↓

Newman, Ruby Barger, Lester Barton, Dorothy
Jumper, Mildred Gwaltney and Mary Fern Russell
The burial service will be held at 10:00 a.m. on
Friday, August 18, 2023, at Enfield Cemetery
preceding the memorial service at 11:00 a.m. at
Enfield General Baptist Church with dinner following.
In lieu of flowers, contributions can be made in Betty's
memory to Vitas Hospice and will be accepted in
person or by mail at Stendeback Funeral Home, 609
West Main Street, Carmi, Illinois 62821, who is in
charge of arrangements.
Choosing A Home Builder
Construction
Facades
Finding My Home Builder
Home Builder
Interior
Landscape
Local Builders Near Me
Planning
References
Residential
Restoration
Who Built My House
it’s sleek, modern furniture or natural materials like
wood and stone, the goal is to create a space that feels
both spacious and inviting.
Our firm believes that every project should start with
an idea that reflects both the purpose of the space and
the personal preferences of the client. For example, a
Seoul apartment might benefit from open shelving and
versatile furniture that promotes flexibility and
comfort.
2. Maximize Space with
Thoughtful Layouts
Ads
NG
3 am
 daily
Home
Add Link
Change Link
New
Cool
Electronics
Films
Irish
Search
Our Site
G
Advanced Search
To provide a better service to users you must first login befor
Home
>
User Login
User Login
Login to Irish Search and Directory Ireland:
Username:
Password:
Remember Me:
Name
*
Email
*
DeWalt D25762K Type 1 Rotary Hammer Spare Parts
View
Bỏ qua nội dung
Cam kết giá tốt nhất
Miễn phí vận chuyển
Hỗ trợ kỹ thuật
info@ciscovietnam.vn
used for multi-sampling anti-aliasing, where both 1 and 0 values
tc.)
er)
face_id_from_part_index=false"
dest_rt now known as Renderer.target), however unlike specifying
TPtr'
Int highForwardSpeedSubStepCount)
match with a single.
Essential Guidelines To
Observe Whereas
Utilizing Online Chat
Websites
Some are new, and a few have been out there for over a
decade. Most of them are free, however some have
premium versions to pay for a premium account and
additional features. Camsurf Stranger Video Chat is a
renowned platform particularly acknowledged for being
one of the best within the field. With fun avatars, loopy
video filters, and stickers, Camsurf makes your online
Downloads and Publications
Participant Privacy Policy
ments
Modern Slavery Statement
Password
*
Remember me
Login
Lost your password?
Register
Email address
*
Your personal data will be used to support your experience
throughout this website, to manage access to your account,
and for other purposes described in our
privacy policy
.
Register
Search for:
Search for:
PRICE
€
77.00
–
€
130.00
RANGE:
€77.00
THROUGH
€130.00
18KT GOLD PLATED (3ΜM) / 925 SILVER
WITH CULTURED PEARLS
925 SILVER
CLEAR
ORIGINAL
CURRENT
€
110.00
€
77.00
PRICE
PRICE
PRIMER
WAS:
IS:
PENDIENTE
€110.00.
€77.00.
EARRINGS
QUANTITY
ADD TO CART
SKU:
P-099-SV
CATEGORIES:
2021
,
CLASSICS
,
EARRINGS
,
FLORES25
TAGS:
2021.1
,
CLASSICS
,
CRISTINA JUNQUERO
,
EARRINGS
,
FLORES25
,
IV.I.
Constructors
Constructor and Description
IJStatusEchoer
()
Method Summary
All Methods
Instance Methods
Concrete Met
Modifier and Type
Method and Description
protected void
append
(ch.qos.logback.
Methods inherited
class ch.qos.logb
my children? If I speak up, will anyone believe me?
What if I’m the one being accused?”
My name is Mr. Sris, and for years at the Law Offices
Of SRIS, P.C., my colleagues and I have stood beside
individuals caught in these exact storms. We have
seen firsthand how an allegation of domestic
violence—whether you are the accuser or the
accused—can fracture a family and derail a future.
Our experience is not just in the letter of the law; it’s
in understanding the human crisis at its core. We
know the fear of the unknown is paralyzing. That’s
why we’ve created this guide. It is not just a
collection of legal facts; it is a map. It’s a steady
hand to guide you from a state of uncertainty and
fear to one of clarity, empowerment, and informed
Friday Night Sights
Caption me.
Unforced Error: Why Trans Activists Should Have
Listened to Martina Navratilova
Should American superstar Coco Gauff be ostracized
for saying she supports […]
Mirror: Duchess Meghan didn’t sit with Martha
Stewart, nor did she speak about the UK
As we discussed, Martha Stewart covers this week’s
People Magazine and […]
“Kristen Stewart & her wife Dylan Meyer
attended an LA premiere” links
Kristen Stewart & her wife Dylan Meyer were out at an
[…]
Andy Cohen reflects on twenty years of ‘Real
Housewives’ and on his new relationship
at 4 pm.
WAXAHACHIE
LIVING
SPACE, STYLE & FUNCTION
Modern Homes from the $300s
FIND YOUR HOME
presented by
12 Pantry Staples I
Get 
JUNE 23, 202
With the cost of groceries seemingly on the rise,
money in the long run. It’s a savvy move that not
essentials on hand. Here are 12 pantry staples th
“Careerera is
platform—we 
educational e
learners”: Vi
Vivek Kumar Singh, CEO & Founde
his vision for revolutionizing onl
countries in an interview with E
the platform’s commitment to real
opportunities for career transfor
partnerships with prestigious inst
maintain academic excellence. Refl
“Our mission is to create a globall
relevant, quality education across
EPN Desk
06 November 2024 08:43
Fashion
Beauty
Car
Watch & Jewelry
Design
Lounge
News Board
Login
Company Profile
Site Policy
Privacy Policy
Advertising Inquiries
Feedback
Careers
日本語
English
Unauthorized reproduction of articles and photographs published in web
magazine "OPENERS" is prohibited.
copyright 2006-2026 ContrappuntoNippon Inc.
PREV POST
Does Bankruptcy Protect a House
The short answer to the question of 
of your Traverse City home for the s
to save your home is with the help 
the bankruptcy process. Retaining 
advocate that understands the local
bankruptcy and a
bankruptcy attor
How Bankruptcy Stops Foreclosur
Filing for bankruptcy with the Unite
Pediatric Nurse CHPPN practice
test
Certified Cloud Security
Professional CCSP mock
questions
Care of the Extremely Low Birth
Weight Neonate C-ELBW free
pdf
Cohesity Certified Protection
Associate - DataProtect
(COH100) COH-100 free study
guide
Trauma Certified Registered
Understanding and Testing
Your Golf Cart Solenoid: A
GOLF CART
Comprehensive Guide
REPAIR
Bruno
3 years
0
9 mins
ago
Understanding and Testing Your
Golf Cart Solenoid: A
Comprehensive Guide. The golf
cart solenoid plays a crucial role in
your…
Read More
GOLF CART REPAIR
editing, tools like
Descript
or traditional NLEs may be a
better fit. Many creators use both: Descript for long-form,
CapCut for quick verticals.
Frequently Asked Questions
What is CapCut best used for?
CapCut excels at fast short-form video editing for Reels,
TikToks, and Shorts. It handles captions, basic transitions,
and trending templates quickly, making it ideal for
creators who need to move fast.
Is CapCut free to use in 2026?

↑

What needs to be done -
Every line in the data above that contains the word "wife" should be copied.

Response -
“Kristen Stewart & her wife Dylan Meyer
Kristen Stewart & her wife Dylan Meyer were out at an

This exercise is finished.